For each DRAM access, the gate array creates 1 wait state. That means that for word accesses (like CLR or MOV), two wait states will be created. If the operation and both word operands are in DRAM, we get at least 6 wait states which can have a significant impact on performance.

SRAM accesses are, by design, zero wait state accesses. Word operations in the SRAM are still slower than in the internal CPU RAM, since the internal RAM is organized as 128 words of 16 bits, so writing a word only takes one cycle, while it takes two cycles for the external memory which is connected on the 8-bit data bus.

Memory access

We can use software to turn on additional wait states for memory access using the flag bit at CRU address 1EFE. When active (low), wait states are created on every external memory access, either reading or writing. For CPU RAM accesses (memory locations F000 to F0FB) no wait states are created.

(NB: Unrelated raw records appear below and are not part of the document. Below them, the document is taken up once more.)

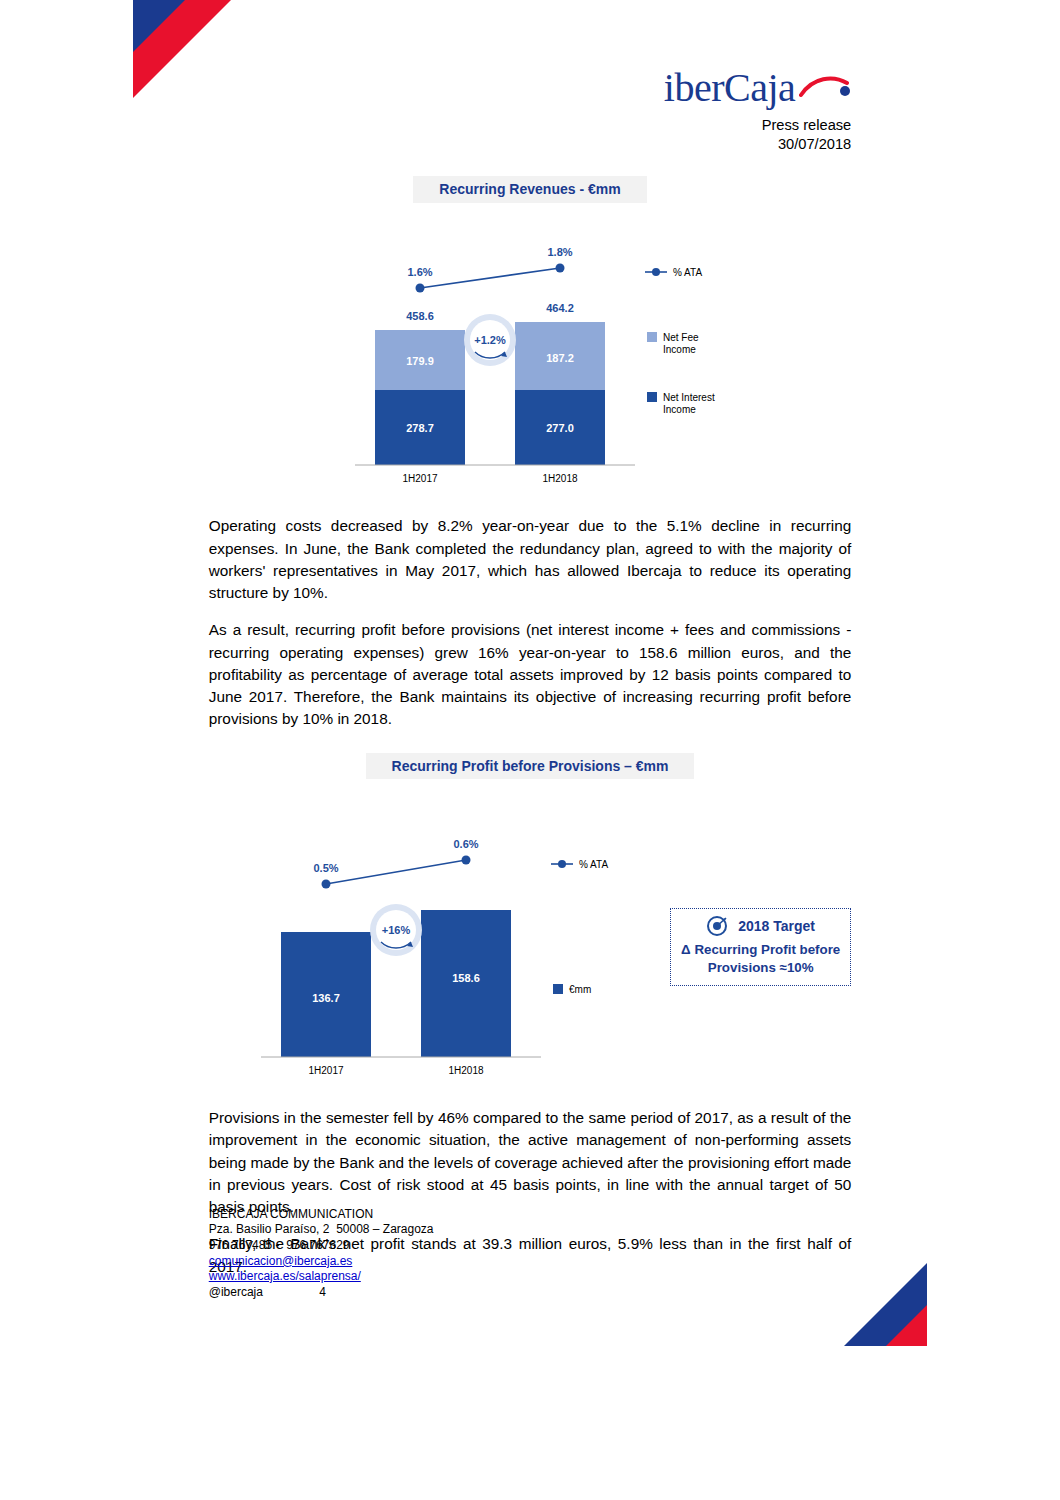iberCaja
Press release
30/07/2018
Recurring Revenues - €mm
179.9 278.7 187.2 277.0 458.6 464.2 1.6% 1.8% +1.2% 1H2017 1H2018 % ATA Net Fee Income Net Interest Income
Operating costs decreased by 8.2% year-on-year due to the 5.1% decline in recurring expenses. In June, the Bank completed the redundancy plan, agreed to with the majority of workers' representatives in May 2017, which has allowed Ibercaja to reduce its operating structure by 10%.
As a result, recurring profit before provisions (net interest income + fees and commissions - recurring operating expenses) grew 16% year-on-year to 158.6 million euros, and the profitability as percentage of average total assets improved by 12 basis points compared to June 2017. Therefore, the Bank maintains its objective of increasing recurring profit before provisions by 10% in 2018.
Recurring Profit before Provisions – €mm
136.7 158.6 0.5% 0.6% +16% 1H2017 1H2018 % ATA €mm
2018 Target
Δ Recurring Profit before
Provisions ≈10%
Provisions in the semester fell by 46% compared to the same period of 2017, as a result of the improvement in the economic situation, the active management of non-performing assets being made by the Bank and the levels of coverage achieved after the provisioning effort made in previous years. Cost of risk stood at 45 basis points, in line with the annual target of 50 basis points.
Finally, the Bank's net profit stands at 39.3 million euros, 5.9% less than in the first half of 2017.
IBERCAJA COMMUNICATION
Pza. Basilio Paraíso, 2 50008 – Zaragoza
976 767485 - 976 767629
comunicacion@ibercaja.es
www.ibercaja.es/salaprensa/
@ibercaja 4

Some things should be considered:

  • For each external memory access, 2 wait state cycles are created. This means that for word operations, 4 wait states are produced.
  • Wait states created by this method do not add on the DRAM wait states. Here, memory operations in SRAM and DRAM work at the same speed.
  • For calculating the total number of cycles spent with one operation, the number of memory accesses for determining the source and destination memory location must be considered. In particular, the address calculation may be quite easy when registers are used, and very complex when the contents of a register must first be read and then added to a value which must be read from the following memory location.

Assumung that the following line and the registers reside in CPU RAM, the instruction

MOV R2,R3

takes three cycles (read MOV (including the values 2 and 3), read value at location of R2, write value to location of R3). This does not change when wait states are active. In contrast,

MOV @SRAMLOC,@SRAMLOC+2

takes 7 cycles without wait states (read MOV, read SRAMLOC, read SRAMLOC+2, read byte from SRAMLOC, read byte from SRAMLOC+1, write byte to SRAMLOC+2, write byte to SRAMLOC+3) and 15 cycles with wait states (add 2 wait states for each of the last four operations).

Video operation

As known from the TI-99/4A, accesses to the Video Display Processor must be properly timed, since the VDP does not keep up with the higher speed of the CPU. When bytes are written in a too high frequency, some of them may be lost; when reading, the value may not reflect the current video RAM contents. Setting the address may also fail when writing too quickly. All this is a consequence of a missing synchronization link between VDP and CPU. The CPU cannot find out whether the video processor is ready for the next byte. (Note that for V9938 commands, a ready flag is available to determine whether some command has finished processing.)

The problem has become worse with the higher performance of the Geneve. This may mean that programs that worked well with the TI may fail to run on the Geneve because of VDP overruns. For this reason, wait states may be inserted for video operations.

However, there is one thing to remember: Wait states can only be inserted into memory accesses.

This means that if we do not use memory accesses, the wait states are not effective. The access to the VDP ports does not count as an external memery access. If we write a program that resides in CPU RAM completely, operating on the VDP, we cannot slow it down with the wait states. Therefore, video access should not be done from the CPU RAM.